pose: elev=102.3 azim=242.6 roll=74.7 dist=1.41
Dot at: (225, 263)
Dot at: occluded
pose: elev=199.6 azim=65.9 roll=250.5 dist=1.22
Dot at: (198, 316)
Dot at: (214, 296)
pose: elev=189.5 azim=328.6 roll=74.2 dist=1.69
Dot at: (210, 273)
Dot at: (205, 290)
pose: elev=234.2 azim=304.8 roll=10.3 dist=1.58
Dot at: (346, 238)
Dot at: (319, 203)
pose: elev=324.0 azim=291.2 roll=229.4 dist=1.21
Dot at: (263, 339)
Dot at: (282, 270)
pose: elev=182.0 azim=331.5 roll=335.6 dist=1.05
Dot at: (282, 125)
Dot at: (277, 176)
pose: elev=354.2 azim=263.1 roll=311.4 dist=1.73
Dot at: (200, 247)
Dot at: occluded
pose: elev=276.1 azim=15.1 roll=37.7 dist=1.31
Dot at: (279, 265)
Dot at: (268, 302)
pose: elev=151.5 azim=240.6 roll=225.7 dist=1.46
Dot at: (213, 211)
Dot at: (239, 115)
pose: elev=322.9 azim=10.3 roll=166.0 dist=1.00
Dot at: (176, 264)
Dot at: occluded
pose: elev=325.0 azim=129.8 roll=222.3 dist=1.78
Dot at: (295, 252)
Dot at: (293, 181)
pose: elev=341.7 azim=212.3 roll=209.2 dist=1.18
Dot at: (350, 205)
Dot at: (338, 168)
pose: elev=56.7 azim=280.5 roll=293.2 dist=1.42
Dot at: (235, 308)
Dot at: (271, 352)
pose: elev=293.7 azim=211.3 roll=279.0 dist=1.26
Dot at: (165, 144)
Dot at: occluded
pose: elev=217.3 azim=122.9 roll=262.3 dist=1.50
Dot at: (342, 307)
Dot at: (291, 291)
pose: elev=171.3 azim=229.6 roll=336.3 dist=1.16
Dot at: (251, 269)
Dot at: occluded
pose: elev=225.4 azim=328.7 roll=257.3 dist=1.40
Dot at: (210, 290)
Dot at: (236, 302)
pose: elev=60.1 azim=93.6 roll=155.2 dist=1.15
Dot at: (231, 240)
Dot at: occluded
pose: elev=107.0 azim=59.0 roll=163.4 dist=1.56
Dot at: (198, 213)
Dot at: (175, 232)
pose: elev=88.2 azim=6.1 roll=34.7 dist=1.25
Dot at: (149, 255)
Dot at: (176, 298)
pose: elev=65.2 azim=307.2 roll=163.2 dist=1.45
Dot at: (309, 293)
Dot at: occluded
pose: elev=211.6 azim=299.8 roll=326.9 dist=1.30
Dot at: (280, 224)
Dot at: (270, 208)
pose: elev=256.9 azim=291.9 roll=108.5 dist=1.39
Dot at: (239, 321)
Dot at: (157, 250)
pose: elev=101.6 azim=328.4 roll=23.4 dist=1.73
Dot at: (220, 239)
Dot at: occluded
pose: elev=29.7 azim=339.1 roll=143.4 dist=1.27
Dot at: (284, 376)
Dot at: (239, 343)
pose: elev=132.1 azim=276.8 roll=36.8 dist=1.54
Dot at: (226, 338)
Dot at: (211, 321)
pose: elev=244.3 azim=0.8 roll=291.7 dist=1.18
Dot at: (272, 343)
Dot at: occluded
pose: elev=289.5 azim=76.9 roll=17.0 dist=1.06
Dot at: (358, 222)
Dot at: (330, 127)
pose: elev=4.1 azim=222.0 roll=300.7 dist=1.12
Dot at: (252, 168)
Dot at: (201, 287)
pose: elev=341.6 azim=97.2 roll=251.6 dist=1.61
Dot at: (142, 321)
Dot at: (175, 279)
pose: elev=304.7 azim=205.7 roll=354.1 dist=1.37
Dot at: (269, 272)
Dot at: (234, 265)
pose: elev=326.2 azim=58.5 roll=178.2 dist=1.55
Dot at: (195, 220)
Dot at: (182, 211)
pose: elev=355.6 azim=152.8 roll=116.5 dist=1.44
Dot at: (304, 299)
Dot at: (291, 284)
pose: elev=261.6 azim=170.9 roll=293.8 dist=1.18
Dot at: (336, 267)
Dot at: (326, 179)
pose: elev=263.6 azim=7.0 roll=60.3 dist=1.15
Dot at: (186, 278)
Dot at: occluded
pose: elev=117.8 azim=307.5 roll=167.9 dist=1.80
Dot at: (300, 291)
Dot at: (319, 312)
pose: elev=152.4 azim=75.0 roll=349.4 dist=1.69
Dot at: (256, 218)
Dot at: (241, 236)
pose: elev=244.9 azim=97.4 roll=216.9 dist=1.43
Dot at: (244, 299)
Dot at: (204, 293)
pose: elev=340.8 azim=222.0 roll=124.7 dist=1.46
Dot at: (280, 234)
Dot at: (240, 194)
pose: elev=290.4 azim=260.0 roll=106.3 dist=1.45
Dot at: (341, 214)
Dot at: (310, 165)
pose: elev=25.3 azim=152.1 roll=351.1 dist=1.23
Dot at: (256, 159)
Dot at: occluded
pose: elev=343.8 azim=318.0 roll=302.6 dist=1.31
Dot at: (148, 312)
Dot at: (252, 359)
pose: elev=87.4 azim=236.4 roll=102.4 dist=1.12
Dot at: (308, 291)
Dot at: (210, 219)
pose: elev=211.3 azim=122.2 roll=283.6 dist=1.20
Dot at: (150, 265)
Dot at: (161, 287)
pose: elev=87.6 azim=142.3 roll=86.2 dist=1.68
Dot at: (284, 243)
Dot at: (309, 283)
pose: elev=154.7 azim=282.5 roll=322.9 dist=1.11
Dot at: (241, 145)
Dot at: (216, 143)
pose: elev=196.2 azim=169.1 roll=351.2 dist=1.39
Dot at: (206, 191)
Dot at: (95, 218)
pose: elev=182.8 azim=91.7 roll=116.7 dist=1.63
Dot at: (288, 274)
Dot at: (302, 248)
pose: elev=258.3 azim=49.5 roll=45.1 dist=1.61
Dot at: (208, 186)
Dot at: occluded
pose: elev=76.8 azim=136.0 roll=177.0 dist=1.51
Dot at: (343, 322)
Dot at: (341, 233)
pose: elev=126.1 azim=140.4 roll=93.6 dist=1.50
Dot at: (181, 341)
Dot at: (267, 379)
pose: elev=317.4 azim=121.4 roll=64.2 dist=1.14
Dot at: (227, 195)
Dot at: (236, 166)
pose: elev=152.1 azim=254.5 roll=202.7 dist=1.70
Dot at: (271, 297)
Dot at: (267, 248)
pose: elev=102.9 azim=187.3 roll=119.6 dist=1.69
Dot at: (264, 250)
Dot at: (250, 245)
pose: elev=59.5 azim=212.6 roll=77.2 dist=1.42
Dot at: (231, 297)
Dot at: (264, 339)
=======
• Exercise task: Reproduce, word for word, the lines of the material above that start with the line containing "pose: elev=56.7 azim=280.5" and continue through the line containing "Dot at: (176, 298)".

• Complete answer:
pose: elev=56.7 azim=280.5 roll=293.2 dist=1.42
Dot at: (235, 308)
Dot at: (271, 352)
pose: elev=293.7 azim=211.3 roll=279.0 dist=1.26
Dot at: (165, 144)
Dot at: occluded
pose: elev=217.3 azim=122.9 roll=262.3 dist=1.50
Dot at: (342, 307)
Dot at: (291, 291)
pose: elev=171.3 azim=229.6 roll=336.3 dist=1.16
Dot at: (251, 269)
Dot at: occluded
pose: elev=225.4 azim=328.7 roll=257.3 dist=1.40
Dot at: (210, 290)
Dot at: (236, 302)
pose: elev=60.1 azim=93.6 roll=155.2 dist=1.15
Dot at: (231, 240)
Dot at: occluded
pose: elev=107.0 azim=59.0 roll=163.4 dist=1.56
Dot at: (198, 213)
Dot at: (175, 232)
pose: elev=88.2 azim=6.1 roll=34.7 dist=1.25
Dot at: (149, 255)
Dot at: (176, 298)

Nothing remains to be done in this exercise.